[Records from a data collection]
○ ○ ○ ○ ○ ○ ○
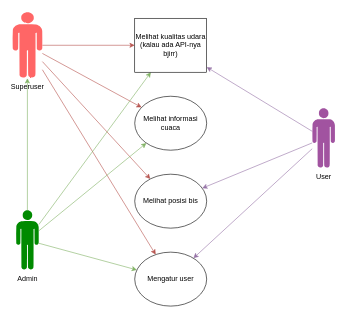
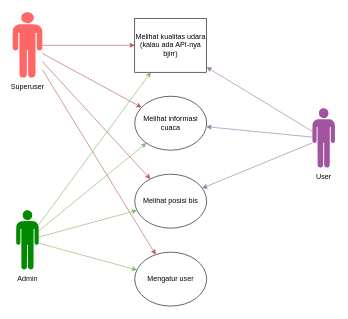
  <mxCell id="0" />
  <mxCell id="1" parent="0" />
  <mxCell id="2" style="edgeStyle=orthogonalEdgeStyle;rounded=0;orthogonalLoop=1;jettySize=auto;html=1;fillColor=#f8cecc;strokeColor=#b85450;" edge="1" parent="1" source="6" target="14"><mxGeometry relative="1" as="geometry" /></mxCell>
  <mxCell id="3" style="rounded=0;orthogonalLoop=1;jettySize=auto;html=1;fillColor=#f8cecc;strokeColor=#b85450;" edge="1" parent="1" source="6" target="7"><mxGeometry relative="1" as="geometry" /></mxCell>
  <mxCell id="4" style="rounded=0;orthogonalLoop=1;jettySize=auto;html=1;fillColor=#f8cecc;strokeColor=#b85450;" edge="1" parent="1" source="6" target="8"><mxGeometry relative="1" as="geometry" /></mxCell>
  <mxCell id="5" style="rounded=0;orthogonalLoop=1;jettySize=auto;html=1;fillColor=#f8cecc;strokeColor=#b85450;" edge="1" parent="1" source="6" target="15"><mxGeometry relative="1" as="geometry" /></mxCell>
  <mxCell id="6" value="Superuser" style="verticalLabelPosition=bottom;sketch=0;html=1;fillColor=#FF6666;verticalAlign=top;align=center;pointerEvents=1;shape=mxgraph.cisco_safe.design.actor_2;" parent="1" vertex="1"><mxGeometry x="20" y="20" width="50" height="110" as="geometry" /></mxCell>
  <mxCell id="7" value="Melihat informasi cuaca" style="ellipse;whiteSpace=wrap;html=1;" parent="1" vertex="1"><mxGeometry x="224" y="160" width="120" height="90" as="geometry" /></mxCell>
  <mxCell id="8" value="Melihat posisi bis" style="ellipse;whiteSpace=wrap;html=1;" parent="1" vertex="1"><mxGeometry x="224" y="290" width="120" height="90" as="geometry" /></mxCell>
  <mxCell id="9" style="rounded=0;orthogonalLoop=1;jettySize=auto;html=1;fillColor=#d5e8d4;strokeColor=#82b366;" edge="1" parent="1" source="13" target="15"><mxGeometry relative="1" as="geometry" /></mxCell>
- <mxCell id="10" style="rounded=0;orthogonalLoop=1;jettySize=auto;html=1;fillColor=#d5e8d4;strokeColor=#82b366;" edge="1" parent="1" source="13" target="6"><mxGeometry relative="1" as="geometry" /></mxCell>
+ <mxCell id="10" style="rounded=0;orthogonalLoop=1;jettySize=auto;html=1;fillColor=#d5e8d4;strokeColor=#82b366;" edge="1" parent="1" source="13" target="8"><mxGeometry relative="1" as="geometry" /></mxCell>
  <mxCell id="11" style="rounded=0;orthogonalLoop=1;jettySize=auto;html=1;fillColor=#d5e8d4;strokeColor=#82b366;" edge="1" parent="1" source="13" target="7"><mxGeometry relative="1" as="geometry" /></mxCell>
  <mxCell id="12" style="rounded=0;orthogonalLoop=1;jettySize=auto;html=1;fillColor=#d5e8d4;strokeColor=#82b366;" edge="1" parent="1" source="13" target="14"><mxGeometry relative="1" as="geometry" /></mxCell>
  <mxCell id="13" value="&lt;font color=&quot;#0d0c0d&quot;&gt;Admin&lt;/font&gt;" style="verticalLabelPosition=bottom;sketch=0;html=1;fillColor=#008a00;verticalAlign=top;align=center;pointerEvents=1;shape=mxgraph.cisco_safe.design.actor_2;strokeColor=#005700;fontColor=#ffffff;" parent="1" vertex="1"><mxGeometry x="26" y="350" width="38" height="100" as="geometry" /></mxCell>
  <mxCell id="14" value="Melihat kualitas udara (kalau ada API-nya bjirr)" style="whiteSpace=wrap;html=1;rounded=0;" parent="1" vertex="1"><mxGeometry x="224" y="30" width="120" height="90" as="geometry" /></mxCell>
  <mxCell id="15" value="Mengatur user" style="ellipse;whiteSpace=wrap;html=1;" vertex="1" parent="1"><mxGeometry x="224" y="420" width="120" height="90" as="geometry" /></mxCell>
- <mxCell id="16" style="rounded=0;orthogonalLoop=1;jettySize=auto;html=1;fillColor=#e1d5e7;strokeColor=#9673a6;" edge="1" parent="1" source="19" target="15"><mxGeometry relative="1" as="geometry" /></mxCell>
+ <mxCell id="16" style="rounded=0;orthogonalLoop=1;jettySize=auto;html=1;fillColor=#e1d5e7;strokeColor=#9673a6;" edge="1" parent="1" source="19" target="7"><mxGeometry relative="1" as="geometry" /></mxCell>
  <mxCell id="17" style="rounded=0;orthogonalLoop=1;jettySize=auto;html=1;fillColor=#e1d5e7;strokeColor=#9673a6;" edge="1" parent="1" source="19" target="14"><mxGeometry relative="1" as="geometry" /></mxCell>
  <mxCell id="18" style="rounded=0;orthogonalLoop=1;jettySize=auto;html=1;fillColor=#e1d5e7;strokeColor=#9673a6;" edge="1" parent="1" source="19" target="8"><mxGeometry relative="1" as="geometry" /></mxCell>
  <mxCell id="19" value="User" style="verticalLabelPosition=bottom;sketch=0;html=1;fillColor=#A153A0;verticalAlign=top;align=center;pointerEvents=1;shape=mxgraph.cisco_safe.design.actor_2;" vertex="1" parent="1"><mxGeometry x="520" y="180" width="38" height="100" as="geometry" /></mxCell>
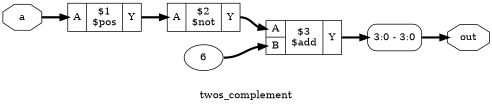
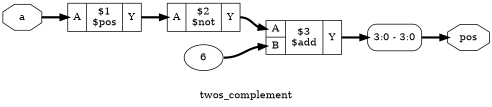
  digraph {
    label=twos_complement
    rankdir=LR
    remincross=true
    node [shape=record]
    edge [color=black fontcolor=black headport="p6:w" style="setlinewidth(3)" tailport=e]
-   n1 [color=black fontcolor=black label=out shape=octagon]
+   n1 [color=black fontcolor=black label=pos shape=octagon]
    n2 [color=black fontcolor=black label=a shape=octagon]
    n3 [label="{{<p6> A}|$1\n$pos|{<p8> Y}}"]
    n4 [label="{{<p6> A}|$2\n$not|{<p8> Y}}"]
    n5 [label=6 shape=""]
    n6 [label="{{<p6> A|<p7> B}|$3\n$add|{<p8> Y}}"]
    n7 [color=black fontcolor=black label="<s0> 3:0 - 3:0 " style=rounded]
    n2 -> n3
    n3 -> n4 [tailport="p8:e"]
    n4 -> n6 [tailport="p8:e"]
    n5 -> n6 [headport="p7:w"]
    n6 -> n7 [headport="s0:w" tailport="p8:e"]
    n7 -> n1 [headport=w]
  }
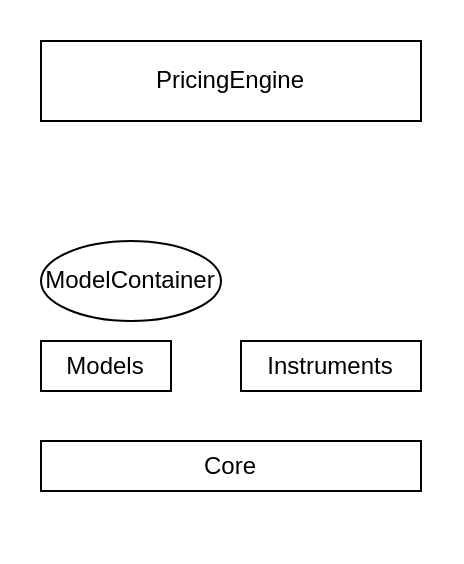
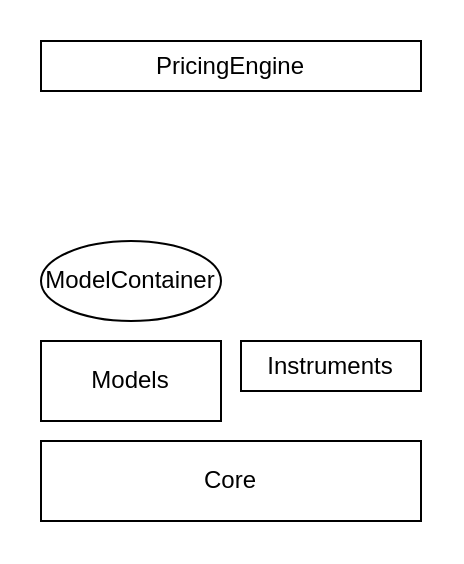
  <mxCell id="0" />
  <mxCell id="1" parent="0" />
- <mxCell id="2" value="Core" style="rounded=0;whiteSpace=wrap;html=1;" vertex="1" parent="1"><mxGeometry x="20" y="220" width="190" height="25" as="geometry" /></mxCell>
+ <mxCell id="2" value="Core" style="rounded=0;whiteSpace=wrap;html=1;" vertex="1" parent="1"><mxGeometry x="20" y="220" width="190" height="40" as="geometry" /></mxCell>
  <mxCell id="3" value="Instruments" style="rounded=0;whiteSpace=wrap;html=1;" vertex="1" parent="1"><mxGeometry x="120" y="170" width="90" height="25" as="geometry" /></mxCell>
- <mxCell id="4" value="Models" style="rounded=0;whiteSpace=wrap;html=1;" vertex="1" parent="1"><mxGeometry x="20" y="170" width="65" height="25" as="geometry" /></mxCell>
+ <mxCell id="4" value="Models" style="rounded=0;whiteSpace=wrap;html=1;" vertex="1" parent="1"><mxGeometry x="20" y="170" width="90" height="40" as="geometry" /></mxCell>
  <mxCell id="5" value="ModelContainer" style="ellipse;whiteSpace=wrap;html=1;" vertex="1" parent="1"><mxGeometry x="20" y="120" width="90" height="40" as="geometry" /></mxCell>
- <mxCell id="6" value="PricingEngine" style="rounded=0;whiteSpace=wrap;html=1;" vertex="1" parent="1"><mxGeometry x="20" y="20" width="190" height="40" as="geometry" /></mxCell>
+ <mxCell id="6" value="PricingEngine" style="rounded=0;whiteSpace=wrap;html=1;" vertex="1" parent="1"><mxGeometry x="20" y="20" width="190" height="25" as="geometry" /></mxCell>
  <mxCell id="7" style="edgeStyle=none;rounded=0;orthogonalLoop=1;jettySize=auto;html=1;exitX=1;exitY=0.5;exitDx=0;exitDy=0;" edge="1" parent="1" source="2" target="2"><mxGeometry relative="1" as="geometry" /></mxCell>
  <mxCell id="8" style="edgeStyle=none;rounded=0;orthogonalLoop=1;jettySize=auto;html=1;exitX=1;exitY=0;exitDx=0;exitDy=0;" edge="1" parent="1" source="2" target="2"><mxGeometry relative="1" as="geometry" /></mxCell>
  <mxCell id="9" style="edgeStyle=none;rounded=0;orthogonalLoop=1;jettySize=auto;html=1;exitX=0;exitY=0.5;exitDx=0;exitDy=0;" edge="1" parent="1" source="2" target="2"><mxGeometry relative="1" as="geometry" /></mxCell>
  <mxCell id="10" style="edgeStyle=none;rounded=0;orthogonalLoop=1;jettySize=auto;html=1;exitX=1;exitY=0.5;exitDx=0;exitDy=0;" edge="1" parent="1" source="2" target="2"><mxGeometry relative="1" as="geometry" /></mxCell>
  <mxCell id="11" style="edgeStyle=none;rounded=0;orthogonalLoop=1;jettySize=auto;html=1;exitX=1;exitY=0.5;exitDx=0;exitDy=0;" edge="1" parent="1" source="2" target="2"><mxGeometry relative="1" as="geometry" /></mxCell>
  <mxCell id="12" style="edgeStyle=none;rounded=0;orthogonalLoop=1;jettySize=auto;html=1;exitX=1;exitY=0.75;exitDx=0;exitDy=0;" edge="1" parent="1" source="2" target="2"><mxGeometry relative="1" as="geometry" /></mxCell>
○ ○ ○ ○ ○ ○ ○
--- TASK DIRECTIONS ---
Return every line of the data above that contains the string "octagon".

--- ANSWER TO THE TASK ---
-   n1 [color=black fontcolor=black label=out shape=octagon]
+   n1 [color=black fontcolor=black label=pos shape=octagon]
    n2 [color=black fontcolor=black label=a shape=octagon]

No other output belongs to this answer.